EXTRAIT DU TEXTE

▬▬▬▬▬▬

Il y a un an, les amphithéâtres, hauts lieux de l’ennui magistral, étaient brutalement sortis de leur torpeur par le retentissement de discussions enflammées sur le chômage, la précarité, l’exploitation et l’avenir. La jeunesse ouvrière – lycéens et étudiants – se dressait comme un seul homme contre une énième attaque de l’Etat, le Contrat Première Embauche, rebaptisé malicieusement Contrat Poubelle Embauche. Après trois mois de cette lutte effervescente, devant la massivité de la mobilisation, le gouvernement devait plier et retirer son projet de loi inique.

▬▬▬▬▬▬

TRAVAIL ATTENDU
Traduisez en anglais cette phrase de l'extrait sur la lutte contre le Contrat Première Embauche : « Après trois mois de cette lutte effervescente, devant la massivité de la mobilisation, le gouvernement devait plier et retirer son projet de loi inique. »

(Données recueillies)
▬▬▬▬▬▬

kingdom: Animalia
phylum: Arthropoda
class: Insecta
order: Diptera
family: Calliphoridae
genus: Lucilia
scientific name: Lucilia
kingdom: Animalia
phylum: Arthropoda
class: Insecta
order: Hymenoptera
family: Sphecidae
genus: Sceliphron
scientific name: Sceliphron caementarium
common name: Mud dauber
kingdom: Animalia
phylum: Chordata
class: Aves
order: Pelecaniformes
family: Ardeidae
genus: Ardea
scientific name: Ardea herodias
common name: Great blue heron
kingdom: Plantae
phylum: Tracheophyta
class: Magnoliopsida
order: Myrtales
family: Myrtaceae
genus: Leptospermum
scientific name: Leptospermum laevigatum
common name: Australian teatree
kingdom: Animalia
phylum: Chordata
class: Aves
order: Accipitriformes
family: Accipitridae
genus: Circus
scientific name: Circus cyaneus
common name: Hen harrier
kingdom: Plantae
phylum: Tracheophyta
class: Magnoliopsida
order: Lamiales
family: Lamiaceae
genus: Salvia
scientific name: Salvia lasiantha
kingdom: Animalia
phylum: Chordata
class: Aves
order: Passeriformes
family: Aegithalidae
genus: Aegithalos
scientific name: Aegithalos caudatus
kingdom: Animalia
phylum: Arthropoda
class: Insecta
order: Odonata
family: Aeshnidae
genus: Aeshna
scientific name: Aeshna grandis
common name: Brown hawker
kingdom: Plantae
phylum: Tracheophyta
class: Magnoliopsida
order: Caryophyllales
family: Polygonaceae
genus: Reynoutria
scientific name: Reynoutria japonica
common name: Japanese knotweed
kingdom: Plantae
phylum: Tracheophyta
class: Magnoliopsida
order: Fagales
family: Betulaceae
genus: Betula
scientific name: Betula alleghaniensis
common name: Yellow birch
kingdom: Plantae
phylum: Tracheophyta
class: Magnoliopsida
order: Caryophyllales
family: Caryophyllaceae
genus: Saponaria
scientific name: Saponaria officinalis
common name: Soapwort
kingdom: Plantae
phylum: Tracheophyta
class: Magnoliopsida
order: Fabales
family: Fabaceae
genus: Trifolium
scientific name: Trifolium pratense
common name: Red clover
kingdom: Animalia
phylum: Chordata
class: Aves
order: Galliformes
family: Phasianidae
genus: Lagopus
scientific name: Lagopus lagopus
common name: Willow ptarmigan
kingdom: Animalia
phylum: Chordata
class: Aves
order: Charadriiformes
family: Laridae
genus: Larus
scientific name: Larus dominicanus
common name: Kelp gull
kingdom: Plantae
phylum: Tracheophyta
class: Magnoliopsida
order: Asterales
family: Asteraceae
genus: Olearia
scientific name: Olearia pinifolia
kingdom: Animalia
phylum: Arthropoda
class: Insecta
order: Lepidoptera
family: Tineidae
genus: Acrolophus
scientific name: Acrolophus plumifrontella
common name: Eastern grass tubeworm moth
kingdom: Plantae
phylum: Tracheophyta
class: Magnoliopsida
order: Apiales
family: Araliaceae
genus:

▬▬▬▬▬▬

RÉPONSE ATTENDUE
After three months of this effervescent struggle, faced with the massive scale of the mobilization, the government had to back down and withdraw its iniquitous bill.